Set down every entry exactly as given. Pictures are to be left out.

[Items from a dataset]
^^^^^^^^^^^^^^^^
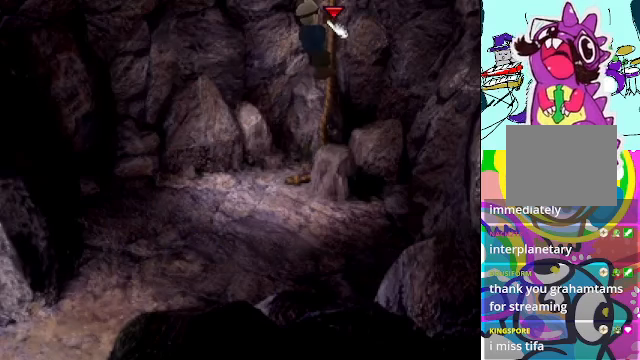
Gameplay with a controller (Xbox layout); each line is a JSON object with the inputs held at the frame after it. "events" lists button and stick changes between this image and that frame as [ms after this image, input, new state], when the widget could be followed in between. Not read: DPAD_UP L3 R3 right_stick.
{"buttons": ["A"], "left_stick": "center", "events": [[167, "A", "down"]]}
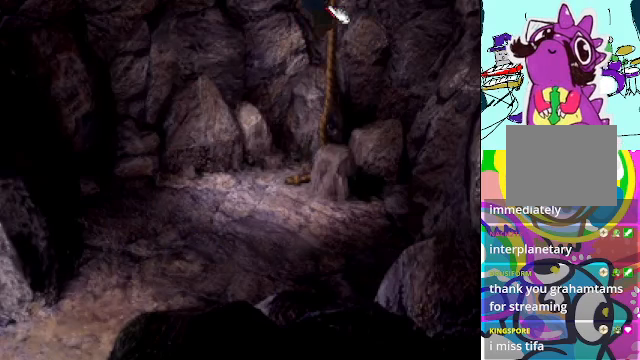
{"buttons": ["A"], "left_stick": "center", "events": []}
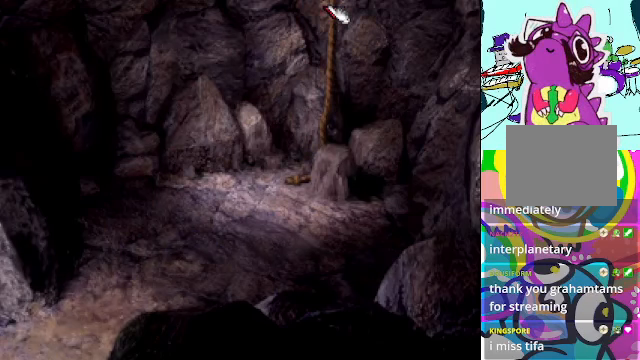
{"buttons": ["A"], "left_stick": "center", "events": []}
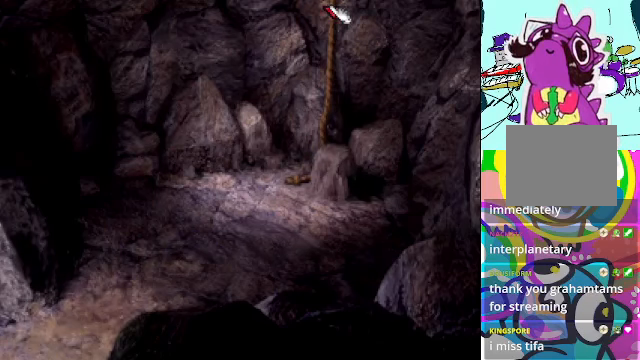
{"buttons": ["A"], "left_stick": "center", "events": []}
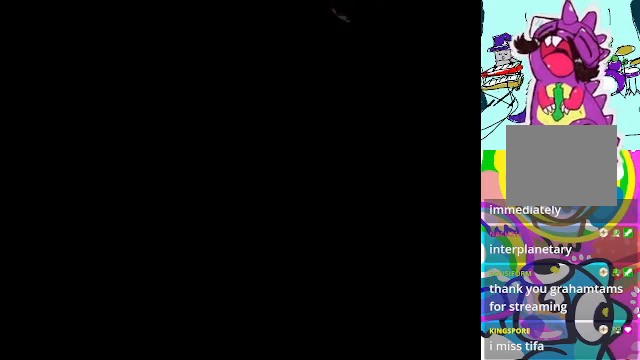
{"buttons": [], "left_stick": "center", "events": [[167, "A", "up"]]}
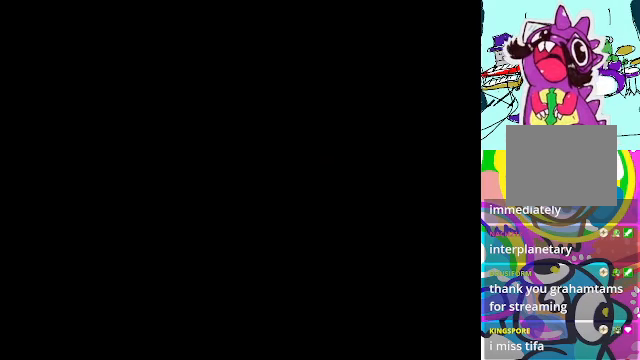
{"buttons": [], "left_stick": "center", "events": []}
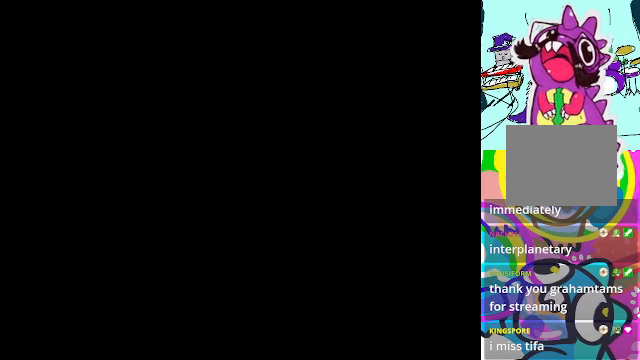
{"buttons": [], "left_stick": "center", "events": []}
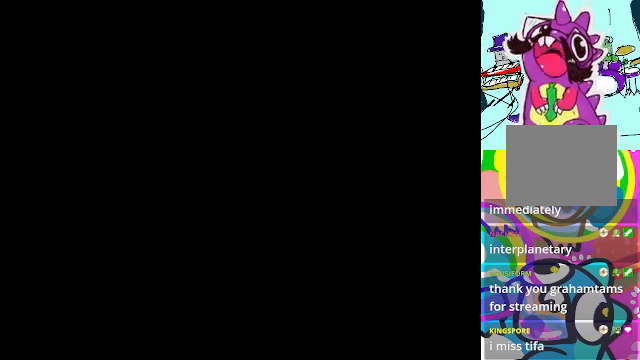
{"buttons": [], "left_stick": "center", "events": []}
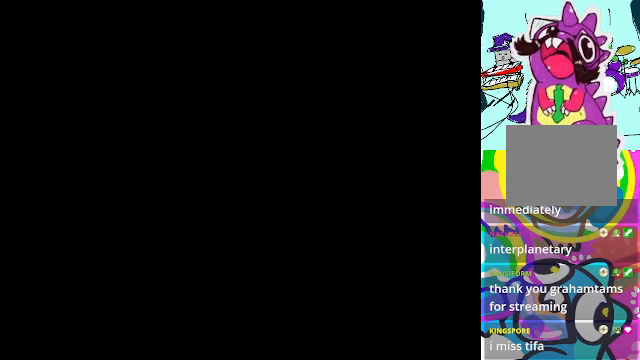
{"buttons": [], "left_stick": "center", "events": []}
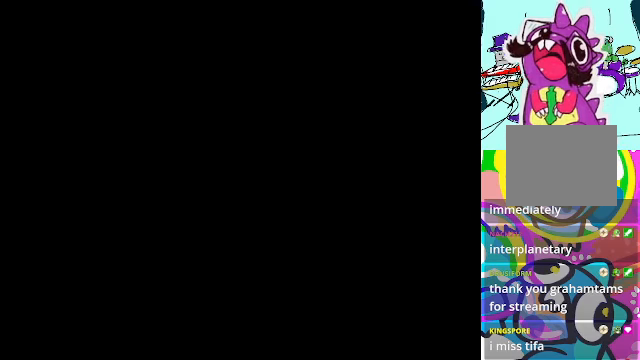
{"buttons": [], "left_stick": "center", "events": []}
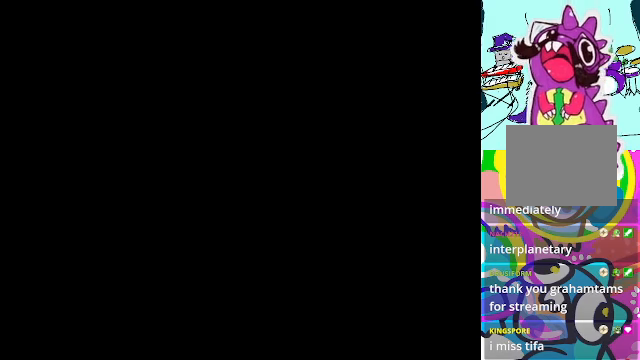
{"buttons": [], "left_stick": "center", "events": []}
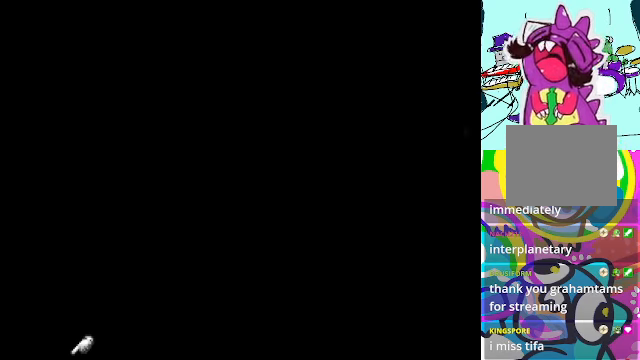
{"buttons": [], "left_stick": "center", "events": []}
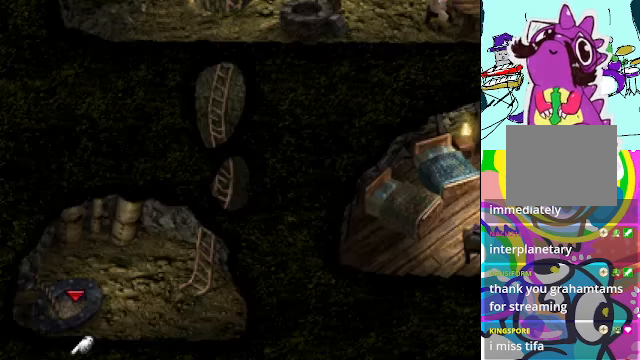
{"buttons": [], "left_stick": "center", "events": []}
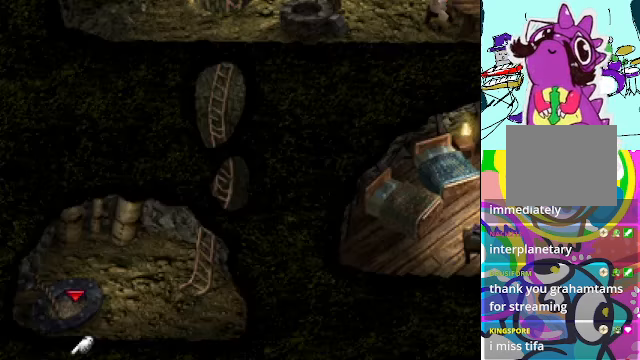
{"buttons": ["A"], "left_stick": "center", "events": [[433, "A", "down"]]}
^^^^^^^^^^^^^^^^
EXERCISE RESULT =
Gameplay with a controller (Xbox layout); each line is a JSON object with the inputs held at the frame after it. "events" lists button and stick changes between this image and that frame as [ms after this image, input, new state], when the widget could be followed in between. Not read: DPAD_UP L3 R3 right_stick.
{"buttons": ["A"], "left_stick": "center", "events": [[167, "A", "down"]]}
{"buttons": ["A"], "left_stick": "center", "events": []}
{"buttons": ["A"], "left_stick": "center", "events": []}
{"buttons": ["A"], "left_stick": "center", "events": []}
{"buttons": [], "left_stick": "center", "events": [[167, "A", "up"]]}
{"buttons": [], "left_stick": "center", "events": []}
{"buttons": [], "left_stick": "center", "events": []}
{"buttons": [], "left_stick": "center", "events": []}
{"buttons": [], "left_stick": "center", "events": []}
{"buttons": [], "left_stick": "center", "events": []}
{"buttons": [], "left_stick": "center", "events": []}
{"buttons": [], "left_stick": "center", "events": []}
{"buttons": [], "left_stick": "center", "events": []}
{"buttons": ["A"], "left_stick": "center", "events": [[433, "A", "down"]]}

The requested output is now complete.